Security benefit – no id incrementing attacks

One of the most common vulnerabilities in web applications is object id incrementing. Officially, this vulnerability is called “IDOR” – Insecure Direct Object Reference.

Example: You look at your browser and you see it say /customer/12345/invoice/23399430 what happens if you modify this and hit /customer/12345/invoice/23399431? Well, if your developer didn’t think about this you can see somebody’s elses invoice.

How about doing that with a UUID? You can’t. The keyspace is too large to guess which others might exist.

This vulnerability should never exist in the first place if you have careful programmers (should always check permissions on object access in APIs), but trust me it’s all over the place in modern web apps.

Operations benefit – no copy paste mistakes

We happen to have a lot of customers that do weird things and file support tickets. We deal with payments so there is always some edge case.

Let me tell you – your ops team is copy pasting ids and doing stuff in your internal dashboards you made them (we have like 40 retool apps 😂) and they are going to make mistakes because they are human.

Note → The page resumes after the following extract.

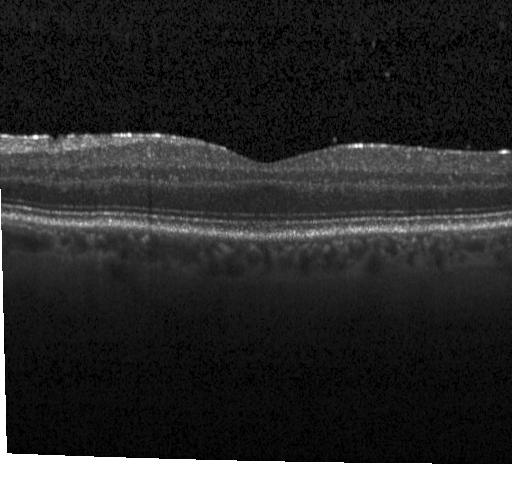
Optical coherence tomography scan
Macular OCT: no evidence of choroidal neovascularization, diabetic macular edema, or drusen.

It’s totally possible to make a mistake if they mix up userId value 10001 with orderId value 10001. But if it’s UUIDs? No they can’t no overlap.

You need 2.71 quintillion UUID generations for 1ccccb76-206f-4abc-930b-09ee47764874 to collide with that same UUID in another table.

Code benefits – developer mistakes are mitigated

Just as your ops team WILL mix up copy pasting ids from one table to another, you developers will do the same thing at some point.

You will have a function with a signature like: freezeBankAccount(bankAccountId: number)

In a million lines of code somebody is going to pass in a userId to that instead of a bankAccountId to that and it’s going to freeze a random user’s bank account because the primary key ID keyspace of type integer is going to almost certainly overlap between the tables named User and BankAccount.

You make this mistake with a UUID? What happens?

Nothing, you will see an error in the logs after deployment of “BankAccount not found” in the function named freezeBankAccount because there is no overlap.

You identify the cause (the wrong ID was passed to the function call) and put in a fix.

What if you had used integer ids and made this mistake? 2 weeks later you will find out because there have been a 100 support requests of people unable to access their bank accounts and now you have a massive operations cleanup issue on your hands. Worst case in a large organization it runs silently in production for months before you get wind of it and now there is a ton of fallout to deal with.